# What is the best FTP client for computer to computer use?



## Cybrnook2002 (Jul 20, 2008)

I want to set up my pc as a FTP server for my friend, so he can access some files on a "secured" area of the pc. I want to let him access maybe 2 of my five partitions. But, hes not the newest knife in the drawer when it comes to computers. I would normally not even ask a question like this, but I have not set up FTP clients in about 5 years. So, im sure there are some great flavors out there, for an advanced and a basic users. Any ideas?


----------



## Polarman (Jul 20, 2008)

You could try this (Filezilla) :

http://filezilla-project.org/


----------



## Deleted member 3 (Jul 20, 2008)

IE works just fine. For larger amounts of data something that can resume would be handy. Apart from that most clients work just fine, it's a matter of preference.

It's mainly dependent on how you use the share. For example I use a program called FTPdrive (it's free) to mount my home FTP server as network drive locally. The same for some TPU servers. It's very easy to access things like that. For example you can directly save files to these folders. On the other hand, if you're downloading 700MB you don't want this as any issue with the line means you have to restart. In that case theres things like Filezilla or FlashFXP.


----------



## mrhuggles (Jul 20, 2008)

flashFXP, configure it, zip it up, send it to him and he can extract it where he wants and itl be a no touch solution without the whole install and configure thing.


----------



## CrAsHnBuRnXp (Jul 20, 2008)

I use FileZilla.


----------



## mrhuggles (Jul 20, 2008)

I use Ninjas.


----------



## Cybrnook2002 (Jul 20, 2008)

mrhuggles said:


> flashFXP, configure it, zip it up, send it to him and he can extract it where he wants and itl be a no touch solution without the whole install and configure thing.



I want something where its completely on his part. i dont want to have to zip anything everytime he wants something. I want to just create a share folder and have him be able to log in and take what he wants.


----------



## newtekie1 (Jul 20, 2008)

I use Filezilla's server and client.  They work wonderfully.


----------



## IggSter (Jul 21, 2008)

Clients: I use FireFTP (FF plugin) or Coreftp as a standalone application
Server: On windows I use Xlight FTP server


----------



## tkpenalty (Jul 21, 2008)

mrhuggles said:


> I use Ninjas.



postwhore much .


Filezilla is pretty good. Fairly straightforward to use.


----------



## mrhuggles (Jul 21, 2008)

lol sorry i thought i was being funny, anyhow, OH SO you mean you need a server? sorry i dont have alot of modern experience in servers :? good luck, but for client definatly flashfxp :?


----------



## Deleted member 3 (Jul 21, 2008)

Filezilla as server will do just fine, it's similar to Bulletproof though free.

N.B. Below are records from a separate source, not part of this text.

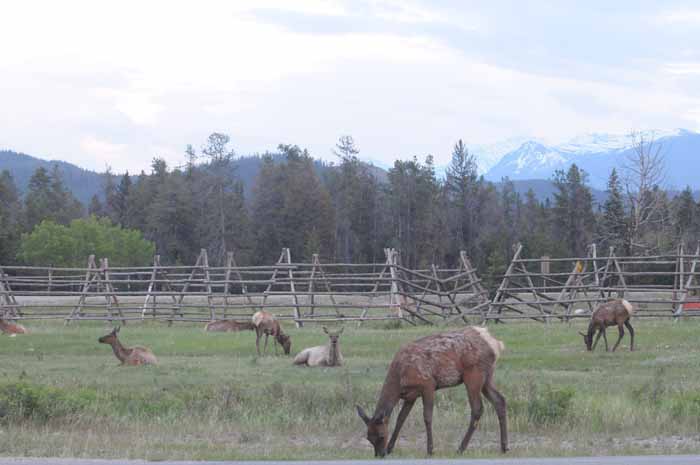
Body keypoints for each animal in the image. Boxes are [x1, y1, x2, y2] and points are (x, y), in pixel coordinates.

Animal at [358, 326, 506, 456]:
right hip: (487, 377)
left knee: (477, 408)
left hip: (473, 375)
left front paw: (430, 450)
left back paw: (460, 448)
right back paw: (504, 447)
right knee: (500, 400)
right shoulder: (410, 395)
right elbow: (401, 419)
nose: (380, 454)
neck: (399, 379)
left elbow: (427, 417)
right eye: (369, 438)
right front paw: (390, 448)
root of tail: (496, 344)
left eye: (381, 435)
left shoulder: (428, 384)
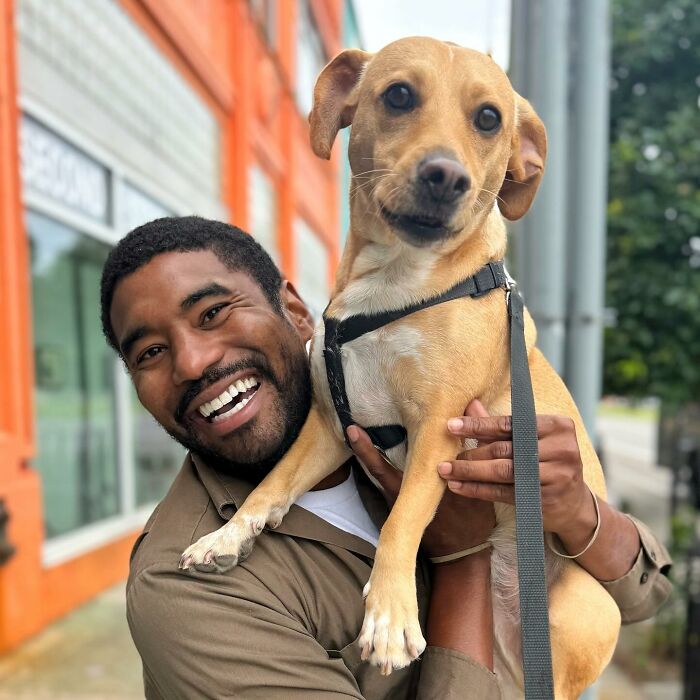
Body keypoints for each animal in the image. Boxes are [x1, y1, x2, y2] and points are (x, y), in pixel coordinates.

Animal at [183, 39, 620, 700]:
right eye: (398, 96)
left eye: (488, 118)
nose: (446, 176)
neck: (391, 287)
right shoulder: (330, 428)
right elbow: (269, 487)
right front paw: (223, 537)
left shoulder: (439, 429)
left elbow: (403, 519)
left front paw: (388, 616)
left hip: (574, 618)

As for not wanting to zip a program all the time. You can just send him the URL and his client should pick it up. something like ftp://login:pass@server.com


----------



## Breit (Jul 21, 2008)

you should definitely try smartftp out. it hast sftp over ssl support (pro-version) and fxp-support but the best part ist, it can use multiple threads to transfer the queue. they have a 30-day trial version on their website (full-featured), 32-bit and 64-bit!


----------



## Triprift (Jul 21, 2008)

I use Smart ftp myself and its excellent as beit said


----------